3.04 Verdienste
1. Man hat die Vision der romantischen Hermeneutik häufig
in dem Satz zusammengefasst, es gelte, sich in den Autor hineinzuversetzen. Am
besten wird man diesem anstößigen Satz gerecht, wenn man ihn als Anleitung zu
einer regelgeleiteten Reflexion auf den individuellen Stil eines Autors
versteht. (Japp, 586) 2. (Zu Schleiermacher:) Seine Unterscheidung zwischen
einer laxeren und einer strengeren Praxis kann auch heute noch als eine
ausgezeichnete Einführung in die allgemeine Hermeneutik gelten. (Japp, 588) 3. Hermeneutische Sinnentwürfe eines Ganzen sind
einerseits riskant, andererseits sind sie durch andere Verfahren nicht zu
ersetzen.

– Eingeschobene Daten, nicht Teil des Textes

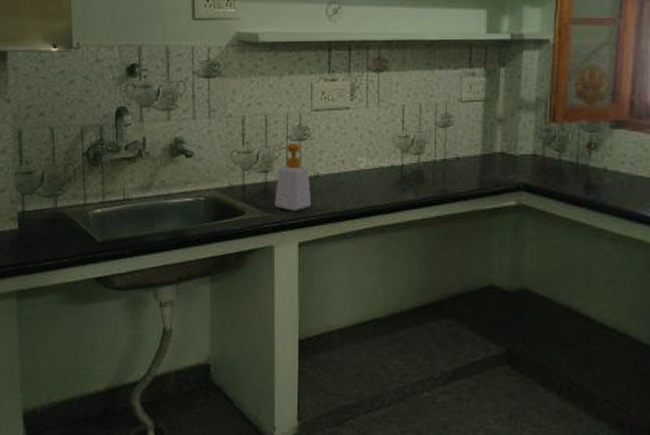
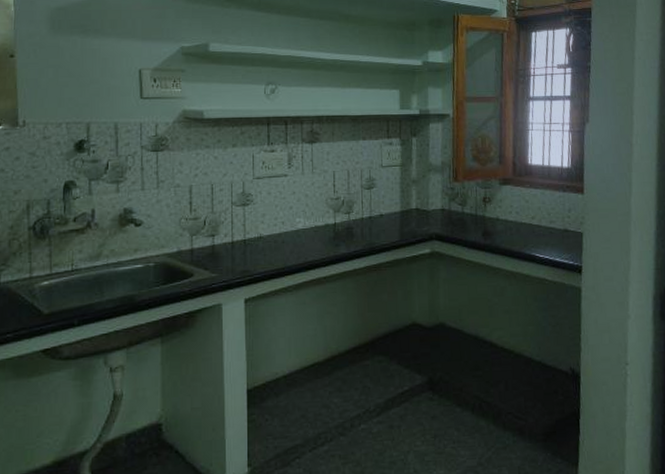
soap bottle: present [274,142,312,212] -> none [221,208,256,271]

Man könnte auch sagen, eben weil die hermeneutischen Sinnentwürfe
riskant sind, seien sie interessant. Zudem hat das hermeneutische Risiko nicht den Charakter
eines acte gratuit. Vielmehr sind
auch die singulären Entwürfe eines Ganzen auf ein übergeordnetes Ganzes
bezogen. Die romantische Hermeneutik dachte hierbei an die Instanz des
‘Lebens’. Als ein adäquaterer Bezugspunkt erscheint heute die Forschung (bzw.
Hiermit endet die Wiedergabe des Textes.